Un centrosinistra allo sbando si appresta a discutere di riforme costituzionali con un centrodestra agguerrito. Può non essere piacevole dirlo per chi milita tra le file degli «sbandati», ma questa è la realtà ed è inutile nasconderla. Basta pensare al modo in cui si è aperta la discussione sulla modifica della nostra forma di governo parlamentare per avere una conferma del grave stato di confusione in cui versa il centrosinistra.
Il 22 maggio il ministro per le riforme costituzionali (esponente del centrodestra) indica le diverse ipotesi possibili: «Abbiamo di fronte due strade – scrive Quagliariello – la forma di governo parlamentare razionalizzata e il semipresidenzialismo secondo il modello francese». Consapevole dunque che alla proposta tradizionale della sua parte politica, da sempre favorevole all’elezione diretta del presidente della Repubblica, si contrappone quella della parte politica avversa che nella razionalizzazione della nostra forma di governo trova il suo ambito naturale. Veniva così definito il terreno del confronto.
È bastata una settimana, senza neppure bisogno di aprire la discussione nelle sedi parlamentari proprie, perché autorevoli esponenti del centrosinistra – l’accorto presidente del Consiglio in primo luogo – dichiarassero la resa: che si discuta esclusivamente di come eleggere il capo dello Stato, l’unica via per riformare il sistema costituzionale.
A questo punto un doppio risultato è già stato ottenuto: da un lato la rottura del fronte di centrosinistra, che sarà condannato a dividersi e a lacerarsi in scontri traumatici tra neopresidenzialisti e filo parlamentaristi; dall’altro la sicurezza per il centrodestra di aver già ottenuto il pieno successo culturale, avendo portato l’avversario storico a riconoscere la bontà delle sue tradizionali proposte.
Diventa urgente rimettere le cose al loro posto, nella speranza che non sia troppo tardi. È necessario dire ad esempio che gli argomenti di chi a sinistra auspica l’elezione diretta del capo dello Stato non sono per nulla innovativi, bensì espressione di una cultura conservatrice. È necessario dire ad esempio che il passaggio da una forma di governo parlamentare a una semipresidenziale non risolverà la crisi politica e istituzionale in cui versa l’Italia, bensì la farà definitivamente precipitare rendendo ancor più incerto il governo democratico del paese.
Un’accusa di arretratezza culturale e di miopia politica che – a sinistra – dovremmo impegnarci a dimostrare se vogliamo dare un contributo critico, ma anche costruttivo, alla prossima discussione sulle riforme della costituzione. Se vogliamo uscire dalla subalternità cui da troppi anni siamo costretti e che ci hanno portato a subire – distratti e afoni – l’egemonia altrui.
Per ora, nelle poche righe di un articolo, limitiamoci a ricordare l’essenziale. Il problema – culturale e politico al tempo stesso – delle forme di governo (tanto di quelle parlamentari, quanto di quelle presidenziali) è principalmente quello di definire un equilibrio tra i poteri e tra gli organi costituzionali. In ogni caso in cui il rapporto tra parlamento, governo e capo dello Stato volge a favore di uno solo di tali organi si produce una degenerazione e la crisi politica comincia ad avvitarsi su se stessa, con pericolosi spostamenti di potere e tendenze all’assolutismo di uno dei tre organi.

Attività A
Riscriva il passo del testo di riferimento a partire dalle parole "Per ora, nelle" e fermandosi dopo "dei tre organi.", sostituendo "capo dello Stato" con "presidente della Repubblica".
Attività B
Stabilisca se le seguenti affermazioni concordano con il testo di riferimento, rispondendo sì o no e citando le parole decisive: (i) il 22 maggio il ministro per le riforme costituzionali indica due possibili strade; (ii) la resa degli esponenti del centrosinistra è stata dichiarata dopo una discussione nelle sedi parlamentari; (iii) secondo il testo, il passaggio a una forma di governo semipresidenziale risolverà la crisi politica e istituzionale dell'Italia.
Le righe riportate non hanno alcun rapporto con il testo di riferimento.

Dati registrati
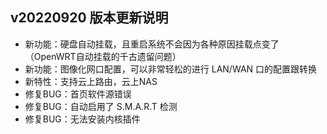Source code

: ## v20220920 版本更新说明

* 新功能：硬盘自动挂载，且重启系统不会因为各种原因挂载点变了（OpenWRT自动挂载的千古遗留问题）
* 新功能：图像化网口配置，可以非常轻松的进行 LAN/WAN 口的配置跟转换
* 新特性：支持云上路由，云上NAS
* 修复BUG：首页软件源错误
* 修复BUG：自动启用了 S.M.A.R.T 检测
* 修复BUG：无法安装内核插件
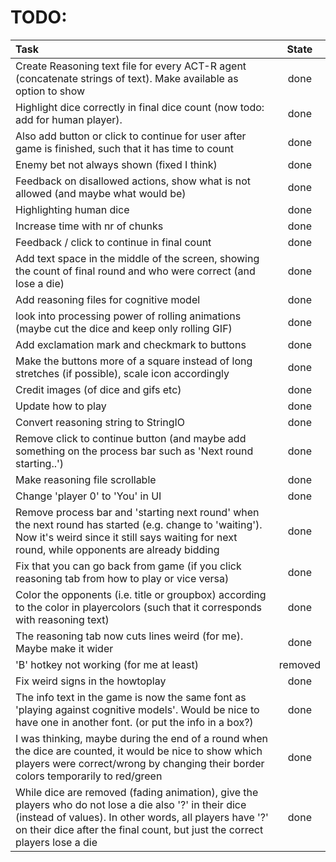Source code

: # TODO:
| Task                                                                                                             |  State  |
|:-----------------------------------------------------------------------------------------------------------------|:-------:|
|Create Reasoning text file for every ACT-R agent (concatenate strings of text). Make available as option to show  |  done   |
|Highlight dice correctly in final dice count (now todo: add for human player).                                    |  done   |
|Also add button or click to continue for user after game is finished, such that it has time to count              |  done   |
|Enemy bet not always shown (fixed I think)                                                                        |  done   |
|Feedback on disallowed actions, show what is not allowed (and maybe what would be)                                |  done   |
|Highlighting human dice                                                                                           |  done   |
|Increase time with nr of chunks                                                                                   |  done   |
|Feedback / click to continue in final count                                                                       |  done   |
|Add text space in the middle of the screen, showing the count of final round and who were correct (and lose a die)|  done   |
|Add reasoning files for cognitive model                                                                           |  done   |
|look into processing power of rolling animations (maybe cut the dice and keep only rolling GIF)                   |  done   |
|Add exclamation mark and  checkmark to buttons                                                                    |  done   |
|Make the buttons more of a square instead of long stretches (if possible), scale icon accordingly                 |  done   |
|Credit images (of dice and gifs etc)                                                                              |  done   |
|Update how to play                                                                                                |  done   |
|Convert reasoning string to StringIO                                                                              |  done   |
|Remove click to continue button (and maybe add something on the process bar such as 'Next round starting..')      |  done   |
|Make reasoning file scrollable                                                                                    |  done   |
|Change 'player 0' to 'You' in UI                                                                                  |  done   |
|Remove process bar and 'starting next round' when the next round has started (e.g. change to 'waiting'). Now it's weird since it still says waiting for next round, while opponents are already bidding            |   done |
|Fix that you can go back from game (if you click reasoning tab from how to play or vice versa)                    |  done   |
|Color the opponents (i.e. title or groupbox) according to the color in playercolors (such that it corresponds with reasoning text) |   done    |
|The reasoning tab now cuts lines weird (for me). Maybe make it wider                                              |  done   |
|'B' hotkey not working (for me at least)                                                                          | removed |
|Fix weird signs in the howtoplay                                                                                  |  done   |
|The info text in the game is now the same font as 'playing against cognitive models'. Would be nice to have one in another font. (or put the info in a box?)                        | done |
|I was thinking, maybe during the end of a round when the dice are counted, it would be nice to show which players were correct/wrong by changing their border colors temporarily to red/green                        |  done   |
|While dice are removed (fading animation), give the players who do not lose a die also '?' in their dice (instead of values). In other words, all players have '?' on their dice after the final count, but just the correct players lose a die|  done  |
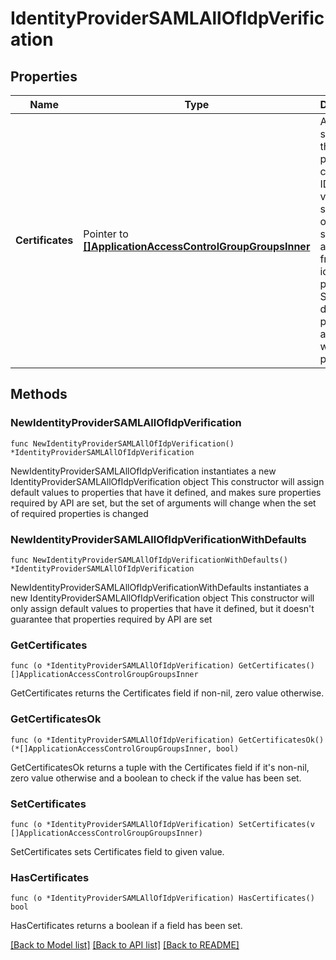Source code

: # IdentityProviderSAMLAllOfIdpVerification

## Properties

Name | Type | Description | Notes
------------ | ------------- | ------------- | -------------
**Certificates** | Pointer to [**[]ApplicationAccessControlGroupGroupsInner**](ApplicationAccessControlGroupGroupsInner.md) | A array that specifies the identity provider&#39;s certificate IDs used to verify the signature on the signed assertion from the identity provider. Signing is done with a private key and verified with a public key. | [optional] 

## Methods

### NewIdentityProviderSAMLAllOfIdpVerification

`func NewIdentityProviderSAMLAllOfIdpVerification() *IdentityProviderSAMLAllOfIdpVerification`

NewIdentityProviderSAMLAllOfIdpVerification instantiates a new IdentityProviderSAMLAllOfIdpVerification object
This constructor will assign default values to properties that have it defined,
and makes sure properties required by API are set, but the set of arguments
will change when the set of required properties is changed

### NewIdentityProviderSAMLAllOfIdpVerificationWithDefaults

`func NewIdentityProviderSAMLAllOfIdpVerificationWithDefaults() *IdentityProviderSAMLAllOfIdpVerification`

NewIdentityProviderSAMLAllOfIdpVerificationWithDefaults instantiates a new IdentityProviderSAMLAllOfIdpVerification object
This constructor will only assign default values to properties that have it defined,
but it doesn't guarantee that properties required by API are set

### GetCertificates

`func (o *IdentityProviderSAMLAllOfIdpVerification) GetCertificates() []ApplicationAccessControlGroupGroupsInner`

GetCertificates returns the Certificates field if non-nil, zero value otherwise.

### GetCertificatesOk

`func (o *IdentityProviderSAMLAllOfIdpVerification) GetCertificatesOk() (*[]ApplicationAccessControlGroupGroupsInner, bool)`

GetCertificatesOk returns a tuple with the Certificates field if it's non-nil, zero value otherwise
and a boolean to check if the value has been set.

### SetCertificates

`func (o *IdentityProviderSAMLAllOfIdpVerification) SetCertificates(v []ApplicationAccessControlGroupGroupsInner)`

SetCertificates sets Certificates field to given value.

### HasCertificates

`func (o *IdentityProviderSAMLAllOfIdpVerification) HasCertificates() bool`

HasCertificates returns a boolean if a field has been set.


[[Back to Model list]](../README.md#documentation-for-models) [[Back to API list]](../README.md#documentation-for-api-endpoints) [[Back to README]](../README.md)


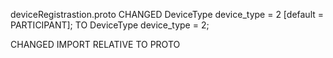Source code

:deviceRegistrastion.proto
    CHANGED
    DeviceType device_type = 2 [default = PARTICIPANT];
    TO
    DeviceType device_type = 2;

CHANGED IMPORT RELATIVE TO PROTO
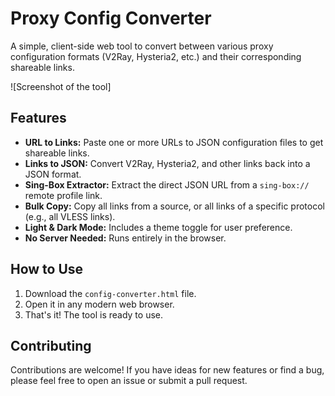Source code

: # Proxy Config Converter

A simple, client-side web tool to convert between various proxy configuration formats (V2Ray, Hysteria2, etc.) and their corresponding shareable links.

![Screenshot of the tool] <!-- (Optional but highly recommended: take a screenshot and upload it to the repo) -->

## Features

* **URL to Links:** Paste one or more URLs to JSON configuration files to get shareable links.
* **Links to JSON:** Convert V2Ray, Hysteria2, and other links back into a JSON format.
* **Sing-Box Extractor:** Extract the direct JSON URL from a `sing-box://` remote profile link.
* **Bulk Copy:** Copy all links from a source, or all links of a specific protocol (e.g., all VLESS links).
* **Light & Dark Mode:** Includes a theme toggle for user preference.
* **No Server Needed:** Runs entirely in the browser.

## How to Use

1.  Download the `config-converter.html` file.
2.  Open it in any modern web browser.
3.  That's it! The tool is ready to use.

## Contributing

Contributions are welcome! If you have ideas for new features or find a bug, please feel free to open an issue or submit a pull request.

Soluzione A
Per ora, nelle poche righe di un articolo, limitiamoci a ricordare l’essenziale. Il problema – culturale e politico al tempo stesso – delle forme di governo (tanto di quelle parlamentari, quanto di quelle presidenziali) è principalmente quello di definire un equilibrio tra i poteri e tra gli organi costituzionali. In ogni caso in cui il rapporto tra parlamento, governo e presidente della Repubblica volge a favore di uno solo di tali organi si produce una degenerazione e la crisi politica comincia ad avvitarsi su se stessa, con pericolosi spostamenti di potere e tendenze all’assolutismo di uno dei tre organi.

Soluzione B
(i) Sì: «Abbiamo di fronte due strade».
(ii) No: «senza neppure bisogno di aprire la discussione nelle sedi parlamentari proprie».
(iii) No: «non risolverà la crisi politica e istituzionale in cui versa l’Italia».